The LEMMA attribute identifies a token by specifying the base form of a word contained in the knowledge graph which is called lemma.

The syntax is:

LEMMA("string1"[, "string2", ...])

where:

  • LEMMA is the attribute name and must be written in uppercase.
  • string# refers to any sequence of alphabetical characters, numbers and punctuation marks. Any of the strings to be recognized in a document can be made up of one or several words but must be written between quotation marks.

A rule using the LEMMA attribute is valid only if the specified string is found in the knowledge graph, unknown words are not accepted. Strings that are not found in the knowledge graph can only be managed with the KEYWORD or PATTERN attributes.

The LEMMA attribute allows the user to specify the base form of a word contained in the knowledge graph and match all of its inflected forms. For nouns, the base form is the singular form (the lemma child matches the text children). For verbs, the base form is the infinitive (go matches went, goes, going). For adverbs and adjectives, the base form also matches comparative and superlative forms (the lemma strong matches stronger and strongest).

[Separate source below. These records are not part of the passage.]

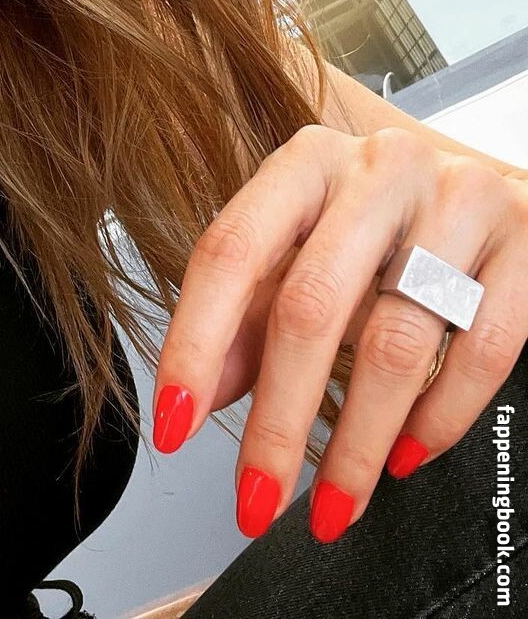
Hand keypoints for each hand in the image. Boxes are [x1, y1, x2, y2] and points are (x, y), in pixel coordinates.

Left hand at [150, 123, 527, 542]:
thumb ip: (248, 316)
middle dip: (277, 423)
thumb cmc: (387, 230)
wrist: (493, 197)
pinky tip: (407, 454)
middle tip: (256, 500)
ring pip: (394, 341)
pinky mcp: (526, 235)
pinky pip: (481, 348)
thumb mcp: (305, 257)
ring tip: (335, 502)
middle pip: (309, 306)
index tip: (172, 424)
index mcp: (306, 162)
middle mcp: (378, 166)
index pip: (230, 251)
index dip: (193, 343)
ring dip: (356, 443)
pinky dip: (440, 418)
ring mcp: (458, 194)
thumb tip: (199, 393)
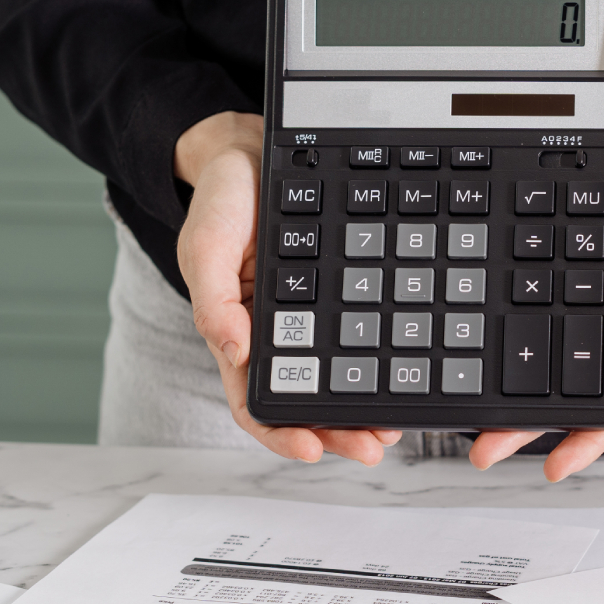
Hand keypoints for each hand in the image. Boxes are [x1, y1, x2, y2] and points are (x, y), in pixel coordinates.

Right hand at [174, 111, 400, 463]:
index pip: (254, 401)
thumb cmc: (221, 202)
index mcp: (236, 333)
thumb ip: (213, 299)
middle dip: (336, 433)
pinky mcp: (337, 298)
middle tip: (372, 446)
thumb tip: (235, 351)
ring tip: (391, 428)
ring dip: (361, 410)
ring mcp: (309, 320)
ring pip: (336, 381)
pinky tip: (399, 373)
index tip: (312, 449)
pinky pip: (358, 341)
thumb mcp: (204, 244)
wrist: (250, 154)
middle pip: (304, 403)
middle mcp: (276, 336)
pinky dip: (377, 365)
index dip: (280, 433)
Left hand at [468, 131, 603, 480]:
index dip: (586, 440)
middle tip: (481, 450)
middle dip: (521, 426)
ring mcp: (570, 306)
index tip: (554, 469)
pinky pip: (517, 316)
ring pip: (530, 361)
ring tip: (461, 416)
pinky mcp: (546, 279)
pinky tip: (467, 346)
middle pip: (557, 392)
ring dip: (499, 390)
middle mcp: (598, 329)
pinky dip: (493, 337)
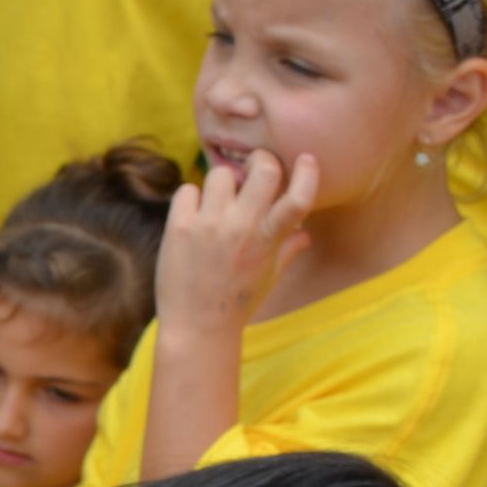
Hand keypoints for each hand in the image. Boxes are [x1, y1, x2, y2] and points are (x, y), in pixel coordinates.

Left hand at [156, 147, 316, 345]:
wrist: (197, 327)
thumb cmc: (237, 303)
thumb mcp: (269, 277)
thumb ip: (288, 249)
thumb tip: (305, 232)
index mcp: (269, 239)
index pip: (299, 198)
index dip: (306, 173)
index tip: (304, 160)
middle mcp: (241, 227)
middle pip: (263, 169)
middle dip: (259, 161)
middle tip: (252, 169)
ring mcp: (209, 225)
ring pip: (220, 173)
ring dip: (222, 182)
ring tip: (217, 202)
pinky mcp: (179, 228)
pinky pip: (187, 190)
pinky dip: (191, 197)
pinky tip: (193, 215)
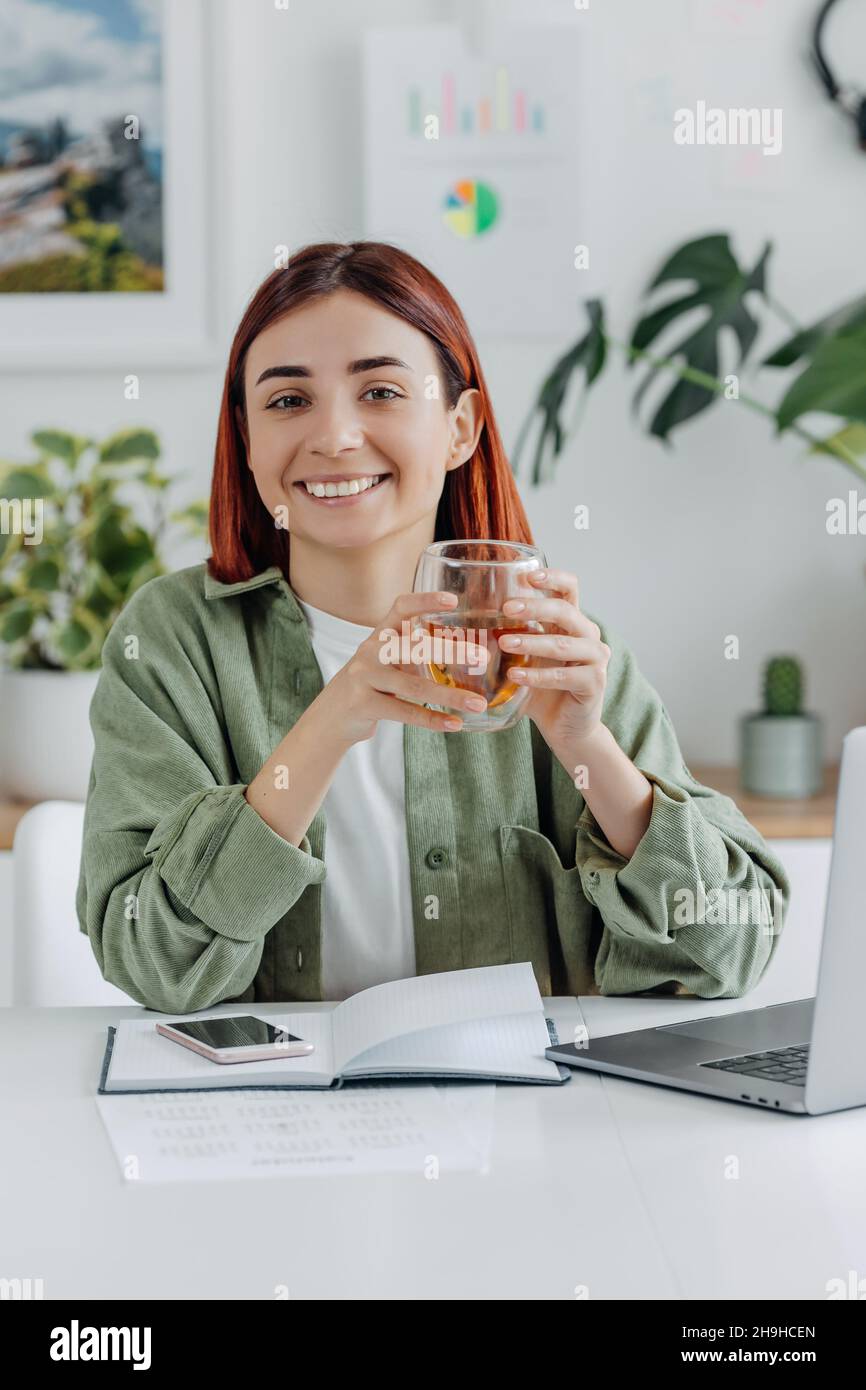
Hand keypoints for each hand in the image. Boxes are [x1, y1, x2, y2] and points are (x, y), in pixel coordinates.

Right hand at [316, 591, 488, 745]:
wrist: (330, 717)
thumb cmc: (369, 686)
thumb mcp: (385, 662)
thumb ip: (413, 653)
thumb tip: (466, 653)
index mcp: (379, 636)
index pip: (400, 608)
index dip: (424, 600)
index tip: (452, 600)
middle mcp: (370, 651)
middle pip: (414, 647)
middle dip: (451, 651)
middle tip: (482, 656)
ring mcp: (364, 677)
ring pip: (413, 686)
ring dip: (450, 696)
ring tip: (477, 704)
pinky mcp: (363, 704)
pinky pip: (404, 711)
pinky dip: (432, 720)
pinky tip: (454, 724)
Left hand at [498, 567, 610, 749]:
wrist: (565, 727)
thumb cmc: (541, 689)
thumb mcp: (522, 659)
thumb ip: (507, 638)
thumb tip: (468, 621)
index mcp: (573, 622)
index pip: (570, 588)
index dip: (552, 577)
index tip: (526, 576)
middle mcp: (589, 635)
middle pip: (566, 611)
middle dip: (535, 607)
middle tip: (506, 608)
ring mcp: (596, 659)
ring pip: (564, 643)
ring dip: (532, 642)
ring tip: (504, 642)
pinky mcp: (595, 683)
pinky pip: (565, 676)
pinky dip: (538, 676)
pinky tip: (515, 676)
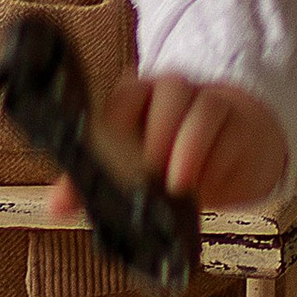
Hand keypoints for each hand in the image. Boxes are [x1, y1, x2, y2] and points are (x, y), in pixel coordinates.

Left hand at [49, 74, 287, 220]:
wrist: (237, 152)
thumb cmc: (173, 160)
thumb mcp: (132, 173)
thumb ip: (91, 185)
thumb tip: (55, 206)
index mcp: (138, 97)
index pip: (124, 96)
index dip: (116, 122)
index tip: (110, 158)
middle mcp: (174, 92)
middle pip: (168, 90)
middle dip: (158, 132)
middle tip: (150, 173)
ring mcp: (211, 102)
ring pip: (204, 108)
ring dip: (189, 147)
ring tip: (178, 184)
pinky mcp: (241, 123)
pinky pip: (231, 133)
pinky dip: (217, 162)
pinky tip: (208, 185)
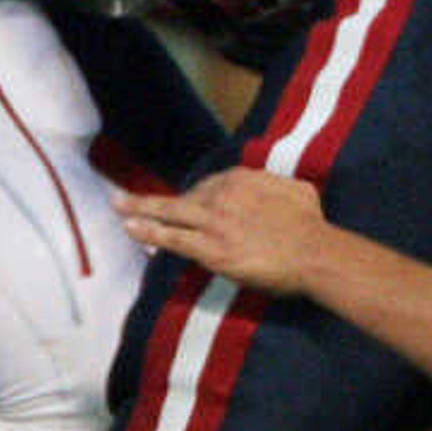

The match for lemmas is case sensitive. In fact, since the entities to be matched are in the knowledge graph, the string must therefore be typed as it appears in the semantic network. Nouns are often written in lower-case while proper nouns in upper-case. It is always a good idea to check the knowledge graph first to verify how a lemma is written (compare the noun, jaguar, an animal to the proper noun, Jaguar, a luxury car maker).

For example:

LEMMA("coach")

Since coach is the base form for both the noun coach and the verb to coach, the attribute above matches any of the following tokens: coach, coaches, coached, coaching, and so on.

LEMMA("dog", "sheep dog", "Bordeaux Mastiff")

The above contains a list of three strings: dog and sheep dog are contained in the knowledge graph, but Bordeaux Mastiff is not. This would therefore generate an error. Also, sheep dog is an example of a lemma composed of two or more words contained in the knowledge graph as a whole element. This is called collocation, which is a sequence of words that often co-occur in a language and become fully fixed expressions through repeated use. Other examples of collocations present in the knowledge graph are credit card, boarding school and public finance.

LEMMA("State", "Republic of Trinidad and Tobago")

The above is an example of a noun lemma written in uppercase. State is often written in uppercase when referring to a nation, while the Republic of Trinidad and Tobago is a proper noun for a country and must always be written in uppercase. Since these entities are case sensitive, they must always be written as they are found in the knowledge graph.